Real World Bifurcated (2x) Gen4x8 PCIe performance in excess of 22GB/s using ADM-PCIE-9H7/ASUS Pro WS X-570/AMD Ryzen

Alpha Data have demonstrated real world bifurcated (2x) Gen4x8 PCIe performance between AMD Ryzen 5-3600 CPU and Xilinx Virtex Ultrascale+™ VU37P HBM FPGA, using the ADM-PCIE-9H7 FPGA Accelerator Card on the ASUS Pro WS X570-ACE Motherboard.

Processor: AMD Ryzen 5 3600 6-Core
Motherboard: ASUS Pro WS X570-ACE (BIOS ver.9904)
RAM: 16GB DDR4 @ 3000MHz (dual bank)
VGA: NVIDIA GeForce 210
OS: Windows10 (x64)
Accelerator: Alpha Data ADM-PCIE-9H7


The Xilinx Virtex Ultrascale+™ HBM FPGAs support PCIe Gen4 and have multiple 8 lane capable endpoints in the device. The ADM-PCIE-9H7 board allows 2 of these to connect to the 16 lane edge connector. The AMD Ryzen CPU and the ASUS Pro WS X570-ACE Motherboard also now support PCIe Gen4, and the 9904 BIOS update allows the splitting of a Gen4x16 slot into two Gen4x8 devices. Compatibility and performance of these has now been verified by Alpha Data at their labs in Edinburgh

Reference Design

A bifurcated reference design has been created to demonstrate these features and is available on request to Alpha Data customers. The design implements 2 instantiations of the Xilinx XDMA core which connect to the very high speed high bandwidth on-chip BlockRAM and UltraRAM. The Alpha Data ADXDMA driver and API allows multi-threaded host access to these endpoints and DMA engines to allow maximum practical transfer performance to be achieved. The reference design is available for the ADM-PCIE-9H7 full height double width VU37P based accelerator as well as the low profile ADM-PCIE-9H3 VU33P based accelerator.

Performance Results

Compared to the line bit rate of 32GB/s, testing under the Windows 10 Operating System, the software and FPGA design achieved aggregate rates, in a single direction of more than 22GB/s and in some cases as high as 25GB/s.

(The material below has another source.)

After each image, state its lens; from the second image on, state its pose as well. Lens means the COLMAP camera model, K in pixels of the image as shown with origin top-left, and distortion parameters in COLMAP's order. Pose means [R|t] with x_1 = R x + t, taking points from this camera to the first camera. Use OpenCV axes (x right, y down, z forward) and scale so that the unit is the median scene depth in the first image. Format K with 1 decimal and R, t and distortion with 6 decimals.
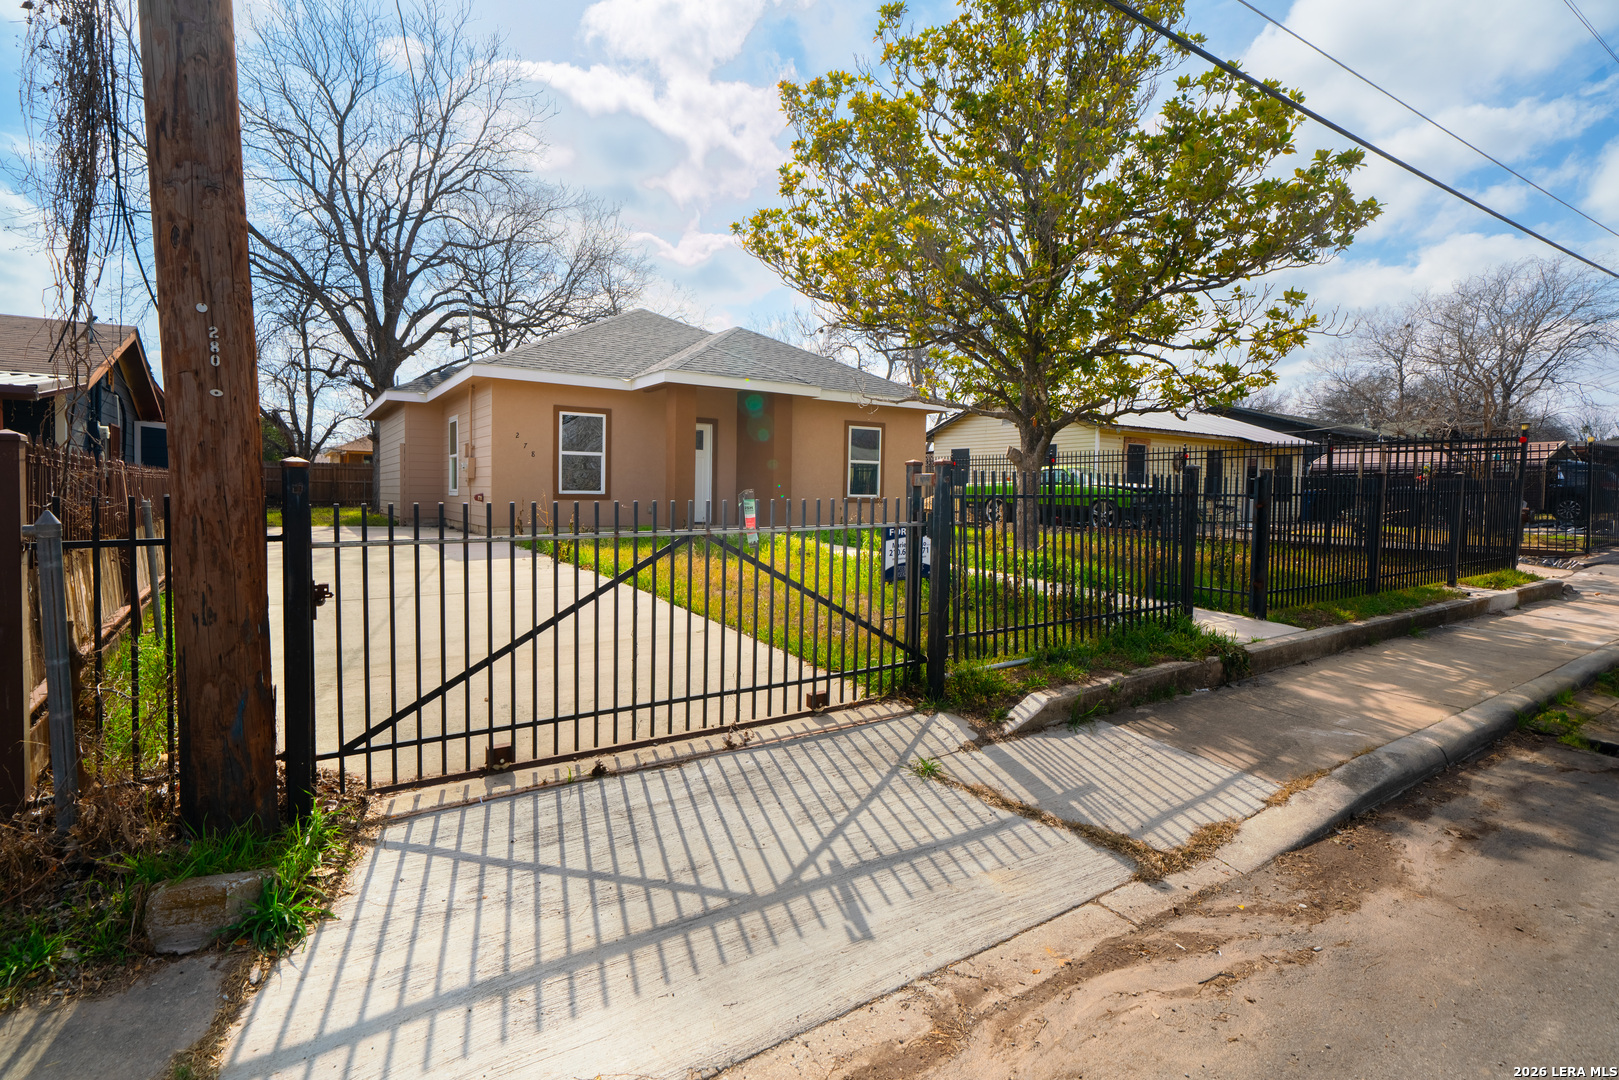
lens RADIAL K [[748.8, 0, 809.5], [0, 748.8, 540.0], [0, 0, 1]] dist [-0.001644, 0.015461]
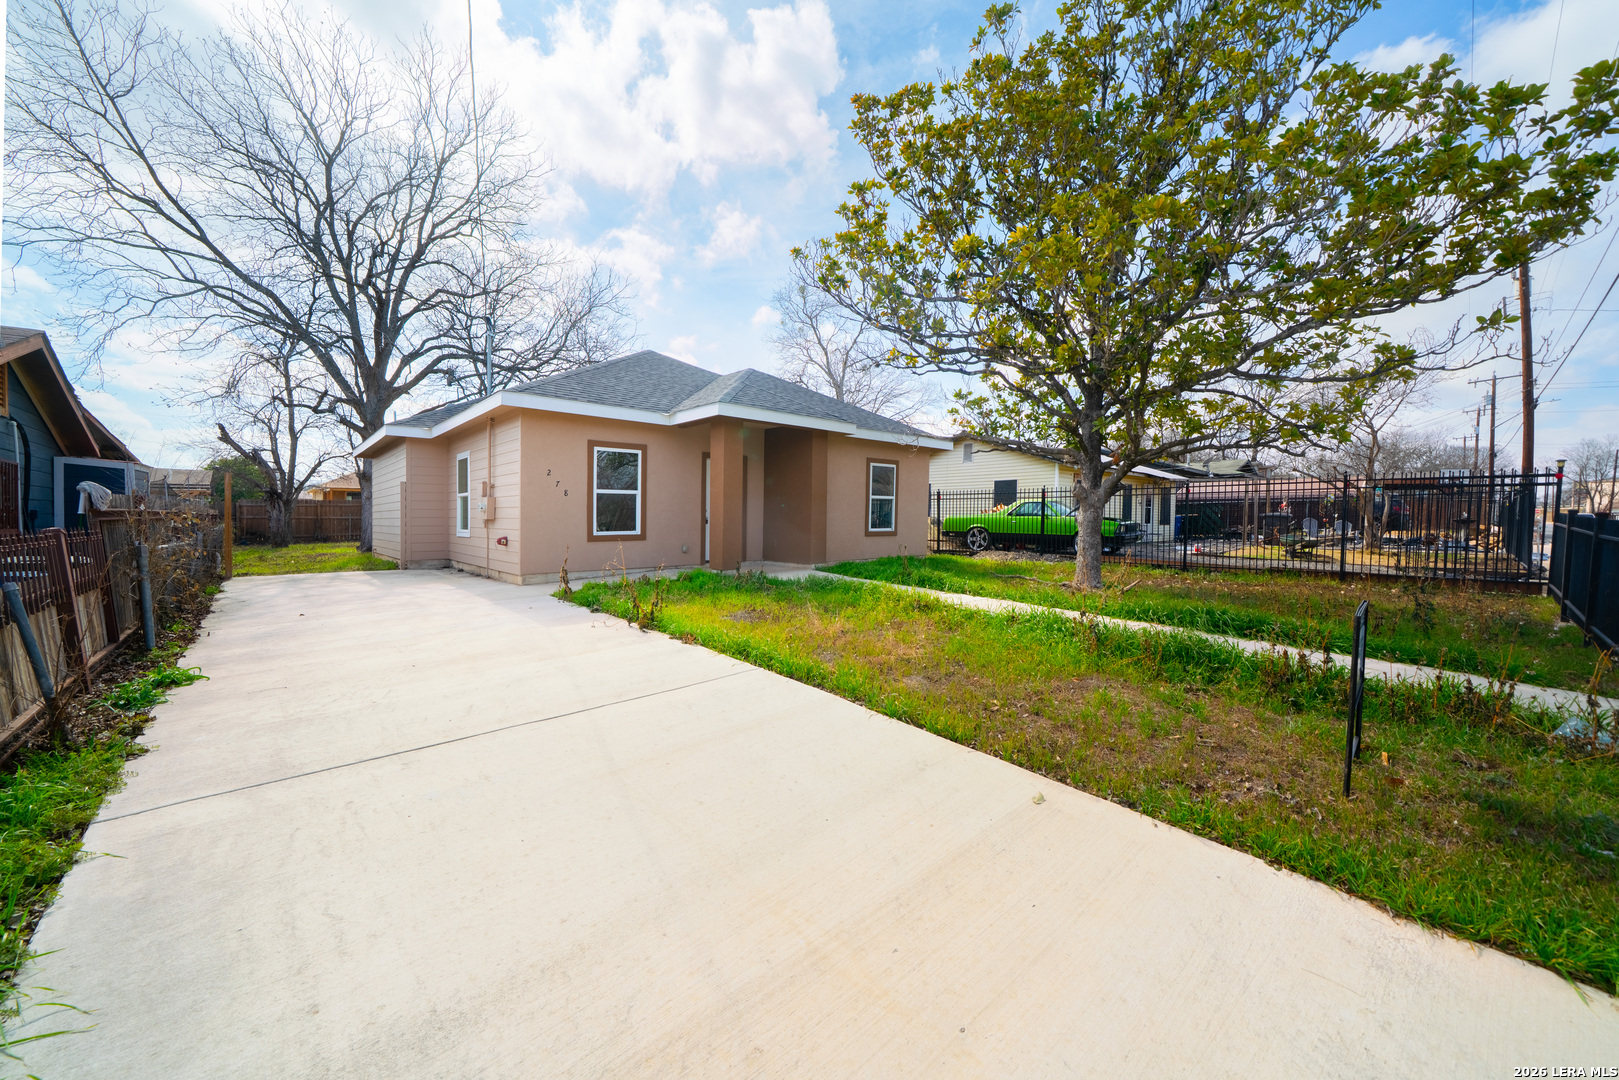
lens RADIAL K [[574.7, 0, 809.5], [0, 574.7, 540.0], [0, 0, 1]] dist [0.000265, -0.000005]
pose [[0.989295, -0.018762, 0.144717, -0.104035], [0.022069, 0.999530, -0.021276, -0.021046], [-0.144250, 0.024242, 0.989244, 0.155321]]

Using UltraRAM instead of BRAM

Changing the design to implement 4MB of UltraRam (instead of 1MB of BlockRam), faster transfer speeds were achieved:

  • x10 times average: 26.21 GB/s
  • peak: 26.65 GB/s
  • valley: 25.76 GB/s


Using UltraRam simplifies the clock scheme to a single clock for both memory ports removing the need for cross-clock boundary logic, reducing latency and increasing the maximum throughput. This is achieved by setting the Optimization strategy to “Maximize Performance”.